Extracted data:

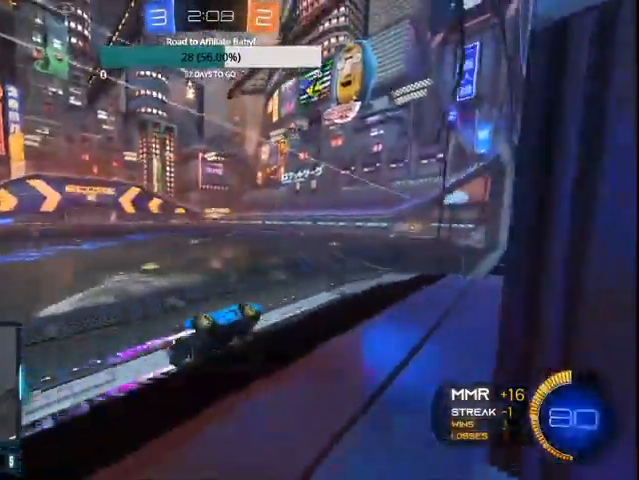
Gameplay with a controller (PlayStation layout); each line is a JSON object with the inputs held at the frame after it. "events" lists button and stick changes between this image and that frame as [ms after this image, input, new state], when the widget could be followed in between.
{"buttons": ["R2"], "left_stick": "center", "right_stick": "center"}
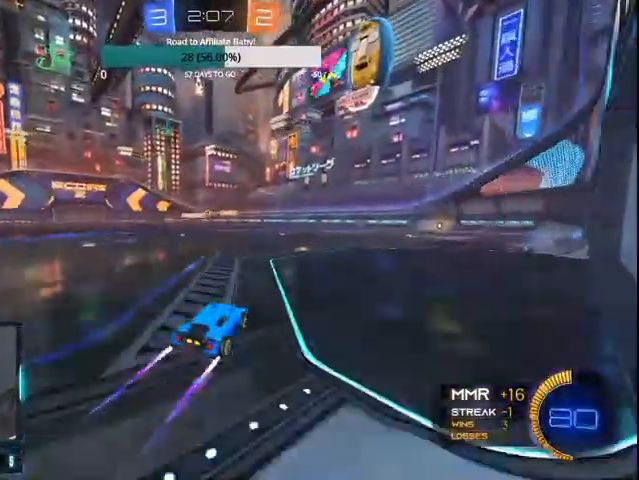
{"buttons": ["R2"], "left_stick": "center", "right_stick": "center", "events": [[267, "left_stick", "left"], [333, "left_stick", "center"]]}
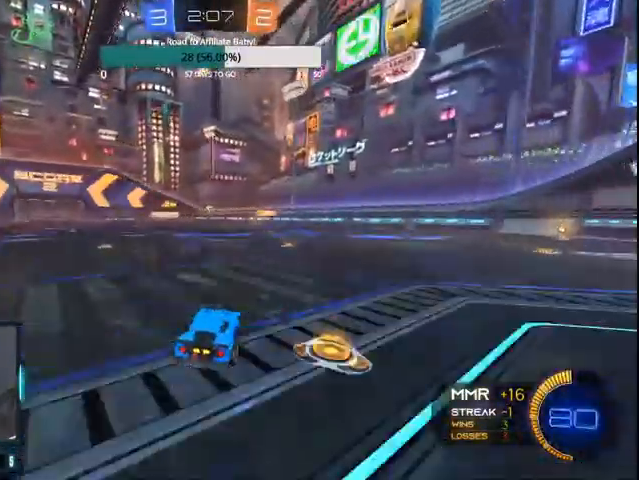
{"buttons": ["R2"], "left_stick": "center", "right_stick": "center", "events": []}
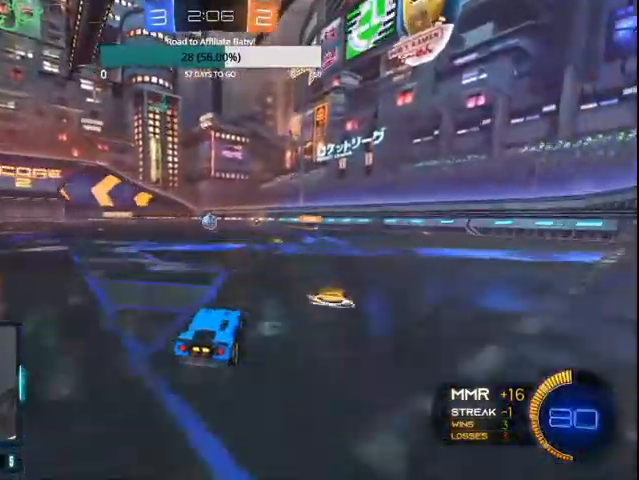
{"buttons": ["CIRCLE", "R2"], "left_stick": "center", "right_stick": "center", "events": [[100, "R2", "up"], [167, "L2", "down"], [200, "L1", "down"], [400, "L1", "up"], [400, "L2", "up"], [433, "R2", "down"], [500, "CIRCLE", "down"]]}
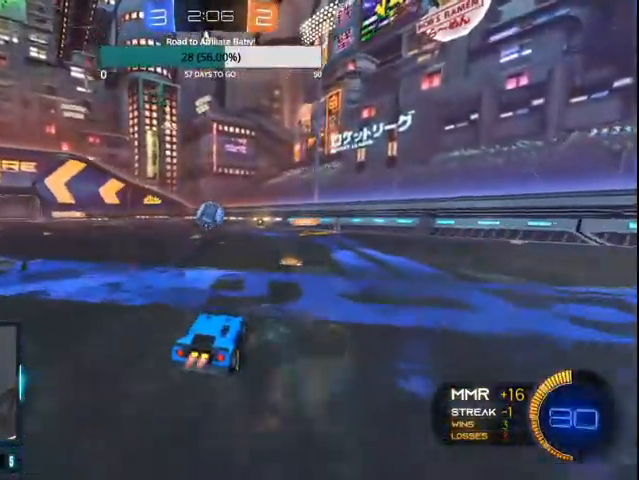
{"buttons": ["CROSS", "CIRCLE", "L1", "R2"], "left_stick": "up-left", "right_stick": "center", "events": [[200, "CIRCLE", "up"], [267, "CIRCLE", "down"], [367, "CROSS", "down"], [400, "L1", "down"], [433, "left_stick", "up-left"]]}
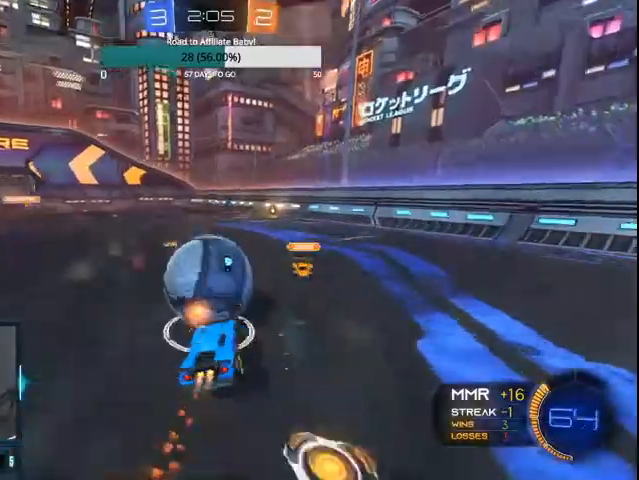
{"buttons": ["R2"], "left_stick": "center", "right_stick": "center", "events": [[167, "CROSS", "up"], [167, "L1", "up"], [267, "left_stick", "center"], [300, "CIRCLE", "up"]]}
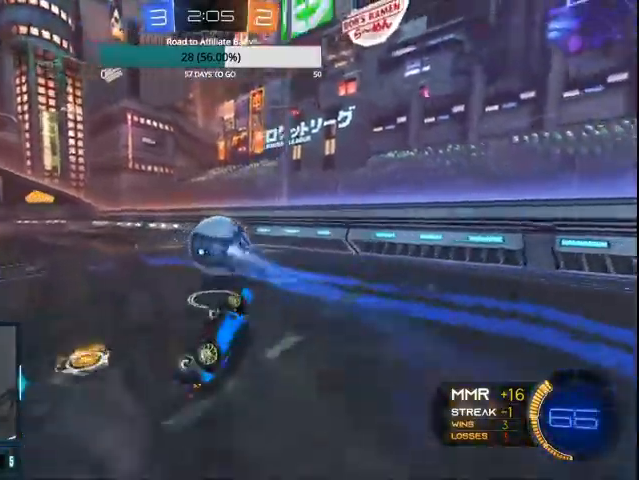
{"buttons": ["R2"], "left_stick": "right", "right_stick": "center", "events": [[333, "left_stick", "right"]]}
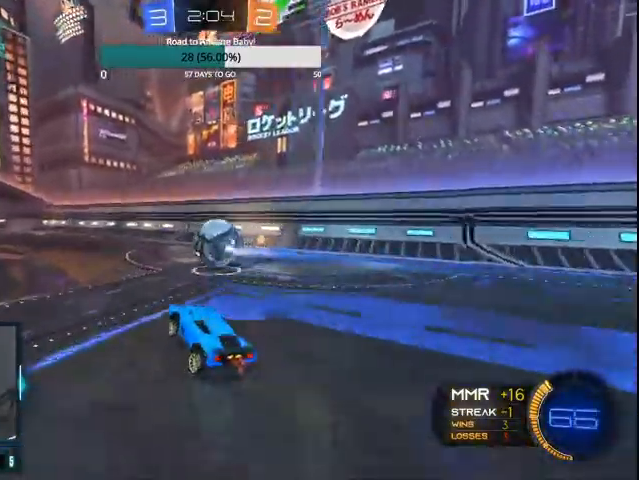
{"buttons": ["R2"], "left_stick": "center", "right_stick": "center", "events": [[133, "CIRCLE", "down"], [167, "L1", "down"], [300, "L1", "up"], [467, "CIRCLE", "up"], [500, "left_stick", "center"]]}
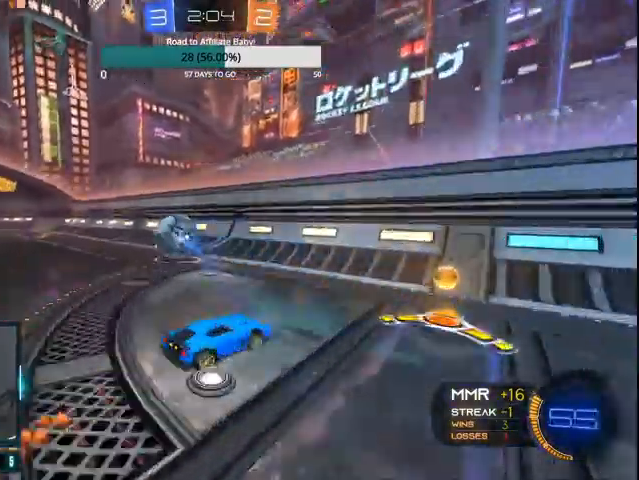
{"buttons": ["CIRCLE", "R2"], "left_stick": "left", "right_stick": "center", "events": [[33, "L1", "down"], [33, "left_stick", "left"], [100, "CIRCLE", "down"], [100, "L1", "up"]]}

Task item: Repeat every entry exactly, but leave out the pictures.

Answer to this exercise:
Gameplay with a controller (PlayStation layout); each line is a JSON object with the inputs held at the frame after it. "events" lists button and stick changes between this image and that frame as [ms after this image, input, new state], when the widget could be followed in between.
{"buttons": ["R2"], "left_stick": "center", "right_stick": "center"}
{"buttons": ["R2"], "left_stick": "center", "right_stick": "center", "events": [[267, "left_stick", "left"], [333, "left_stick", "center"]]}
{"buttons": ["R2"], "left_stick": "center", "right_stick": "center", "events": []}
{"buttons": ["CIRCLE", "R2"], "left_stick": "center", "right_stick": "center", "events": [[100, "R2", "up"], [167, "L2", "down"], [200, "L1", "down"], [400, "L1", "up"], [400, "L2", "up"], [433, "R2", "down"], [500, "CIRCLE", "down"]]}
{"buttons": ["CROSS", "CIRCLE", "L1", "R2"], "left_stick": "up-left", "right_stick": "center", "events": [[200, "CIRCLE", "up"], [267, "CIRCLE", "down"], [367, "CROSS", "down"], [400, "L1", "down"], [433, "left_stick", "up-left"]]}
{"buttons": ["R2"], "left_stick": "center", "right_stick": "center", "events": [[167, "CROSS", "up"], [167, "L1", "up"], [267, "left_stick", "center"], [300, "CIRCLE", "up"]]}
{"buttons": ["R2"], "left_stick": "right", "right_stick": "center", "events": [[333, "left_stick", "right"]]}
{"buttons": ["R2"], "left_stick": "center", "right_stick": "center", "events": [[133, "CIRCLE", "down"], [167, "L1", "down"], [300, "L1", "up"], [467, "CIRCLE", "up"], [500, "left_stick", "center"]]}
{"buttons": ["CIRCLE", "R2"], "left_stick": "left", "right_stick": "center", "events": [[33, "L1", "down"], [33, "left_stick", "left"], [100, "CIRCLE", "down"], [100, "L1", "up"]]}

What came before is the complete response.